> _WHAT YOU HAVE TO DO_: Copy word for word the part of the piece on Iran and international financial standards from "However, the Iranian" to "by February 2019.".

Iran must be punished for failing to comply with financial standards
After the Joint Comprehensive Plan of Action, commonly known as the Iran nuclear deal, was struck between the P5+1 world powers and the Islamic Republic in 2015, the Iranian leaders enjoyed a free ride in the global financial system. As financial restrictions were removed, the nuclear deal facilitated the flow of additional international revenues, foreign trade, business dealings and financial capital.
But, as the regular protests in Iran have demonstrated, the major beneficiaries of these funds were not the ordinary Iranian people, but rather Supreme Leader Ali Khamenei, the Islamic Revolutionary Guard Corps (IRGC) and its elite branch the Quds Force, and Tehran’s militias and terror groups across the Middle East.
However, the Iranian leaders’ good fortune appears to have run its course. Several major global financial institutions are tightening their grip on the ruling clerics in order to pressure Tehran into complying with international standards. International Monetary Fund (IMF) spokesman Gerry Rice gave an ultimatum to the Islamic Republic and urged it to strengthen its anti-money laundering and anti-terrorism financing rules by February 2019.
In addition, the Paris-based Financial Action Task Force (FATF), which monitors money laundering across the world, has also given Tehran a deadline to make several reforms. Marshall Billingslea, the US Assistant Secretary for Terrorist Financing, who currently presides over the FATF, warned that: “We expect Iran to move swiftly to implement the commitments that it undertook at a high level so long ago. In line with that, we expect that it will have adopted all of these measures by February. If by February 2019 Iran has not yet done so, then we will take further steps.”
After the nuclear deal, Iran pledged to implement the FATF’s 10 reforms in order to bring its national laws against money laundering and the financing of terrorism. But, as usual, the Iranian leaders’ promises were a collection of words rather than action — with Iran having not acted on all the 10 reforms.
Although the Iranian leaders may shrug off the repercussions of not meeting international standards, the consequences can be extremely severe.
If the Iranian regime does not meet the FATF or IMF requirements, it will be brought back on to the international money laundering blacklist. This would mean that many foreign investors, banks and financial institutions would be reluctant to conduct any kind of dealings with the regime.
Dr. Majid Rafizadeh
If the Iranian regime does not meet the FATF or IMF requirements, it will be brought back on to the international money laundering blacklist. This would mean that many foreign investors, banks and financial institutions would be reluctant to conduct any kind of dealings with the regime. When we combine this with the US sanctions, which took full effect on Nov. 4, such measures would significantly pressure the Islamic Republic and cut off the flow of funds to the regime.

(Rows from a dataset)
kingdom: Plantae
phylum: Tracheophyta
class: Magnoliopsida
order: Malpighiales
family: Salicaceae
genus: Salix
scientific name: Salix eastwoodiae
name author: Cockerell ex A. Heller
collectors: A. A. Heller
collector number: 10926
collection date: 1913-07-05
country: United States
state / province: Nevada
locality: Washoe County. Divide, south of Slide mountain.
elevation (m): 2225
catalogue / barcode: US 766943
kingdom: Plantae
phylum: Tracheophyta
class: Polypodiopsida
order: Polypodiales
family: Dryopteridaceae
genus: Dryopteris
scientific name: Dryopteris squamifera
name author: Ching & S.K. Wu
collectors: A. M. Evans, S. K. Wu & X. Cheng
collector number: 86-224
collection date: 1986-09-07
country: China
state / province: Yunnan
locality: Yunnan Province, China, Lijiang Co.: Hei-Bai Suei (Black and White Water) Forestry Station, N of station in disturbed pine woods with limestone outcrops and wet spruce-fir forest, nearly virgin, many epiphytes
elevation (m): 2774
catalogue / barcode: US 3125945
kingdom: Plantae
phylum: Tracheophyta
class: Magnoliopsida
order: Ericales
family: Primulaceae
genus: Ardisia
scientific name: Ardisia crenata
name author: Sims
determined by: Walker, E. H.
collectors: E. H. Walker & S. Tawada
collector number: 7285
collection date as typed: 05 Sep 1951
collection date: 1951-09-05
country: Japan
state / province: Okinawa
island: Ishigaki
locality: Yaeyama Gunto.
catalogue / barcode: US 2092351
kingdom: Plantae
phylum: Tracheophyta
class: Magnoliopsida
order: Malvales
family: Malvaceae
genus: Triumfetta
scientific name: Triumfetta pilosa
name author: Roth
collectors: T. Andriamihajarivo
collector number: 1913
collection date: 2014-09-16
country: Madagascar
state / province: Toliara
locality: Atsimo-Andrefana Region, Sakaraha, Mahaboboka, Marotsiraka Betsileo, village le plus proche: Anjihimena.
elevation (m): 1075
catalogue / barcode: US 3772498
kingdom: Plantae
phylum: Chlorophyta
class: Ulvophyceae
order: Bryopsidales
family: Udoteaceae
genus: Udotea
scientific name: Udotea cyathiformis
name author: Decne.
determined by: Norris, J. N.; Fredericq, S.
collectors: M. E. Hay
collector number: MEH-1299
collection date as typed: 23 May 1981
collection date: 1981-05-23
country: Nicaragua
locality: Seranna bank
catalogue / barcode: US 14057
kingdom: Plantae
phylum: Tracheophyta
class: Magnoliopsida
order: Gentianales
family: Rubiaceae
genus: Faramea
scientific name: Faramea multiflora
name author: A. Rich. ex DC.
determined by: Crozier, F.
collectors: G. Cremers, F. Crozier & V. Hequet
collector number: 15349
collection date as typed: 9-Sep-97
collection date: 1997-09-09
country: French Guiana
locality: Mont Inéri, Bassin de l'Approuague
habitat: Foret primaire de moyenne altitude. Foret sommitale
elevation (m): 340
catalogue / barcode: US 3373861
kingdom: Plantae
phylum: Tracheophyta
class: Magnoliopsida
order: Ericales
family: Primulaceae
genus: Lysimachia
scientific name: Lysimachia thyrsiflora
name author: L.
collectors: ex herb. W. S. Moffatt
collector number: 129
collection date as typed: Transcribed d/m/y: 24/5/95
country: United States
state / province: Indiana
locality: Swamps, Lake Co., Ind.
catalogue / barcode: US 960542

> _EXERCISE ANSWER_:
However, the Iranian leaders’ good fortune appears to have run its course. Several major global financial institutions are tightening their grip on the ruling clerics in order to pressure Tehran into complying with international standards. International Monetary Fund (IMF) spokesman Gerry Rice gave an ultimatum to the Islamic Republic and urged it to strengthen its anti-money laundering and anti-terrorism financing rules by February 2019.